[Start of section]
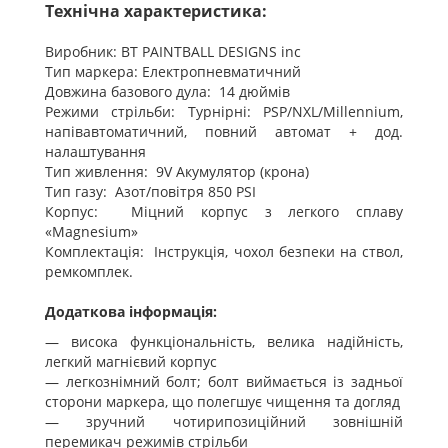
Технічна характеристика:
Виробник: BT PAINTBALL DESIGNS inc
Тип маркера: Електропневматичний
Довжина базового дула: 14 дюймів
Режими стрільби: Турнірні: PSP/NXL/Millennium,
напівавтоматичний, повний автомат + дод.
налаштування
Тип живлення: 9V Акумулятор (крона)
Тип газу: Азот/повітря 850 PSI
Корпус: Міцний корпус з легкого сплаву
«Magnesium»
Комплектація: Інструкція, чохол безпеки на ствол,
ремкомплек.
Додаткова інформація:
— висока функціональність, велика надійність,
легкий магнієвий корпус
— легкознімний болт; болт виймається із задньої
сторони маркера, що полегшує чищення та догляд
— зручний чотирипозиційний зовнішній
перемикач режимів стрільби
[End of section]
Your objective - Reproduce the text of every row above word for word, and leave the pictures out of your answer.

Answer space -
Технічна характеристика:
Виробник: BT PAINTBALL DESIGNS inc
Тип маркера: Електропневматичний
Довжина базового дула: 14 дюймів
Режими стрільби: Турнірні: PSP/NXL/Millennium,
напівавтоматичний, повний автомат + дод.
налаштування
Тип живлення: 9V Акумулятор (крона)
Тип газу: Азот/повітря 850 PSI
Корпус: Міцний корпус з легкого сплаву
«Magnesium»
Комплектація: Інструкція, чохол безпеки на ствол,
ремкомплек.
Додаткова інформація:
— висока функціональність, велика надійність,
легкий магнієвий корпус
— легкознімний болт; болт виймається із задньої
сторони маркера, що полегшує чищення та догляд
— зручний чотирипозиційний зовнішній
перемикач режимів стрільби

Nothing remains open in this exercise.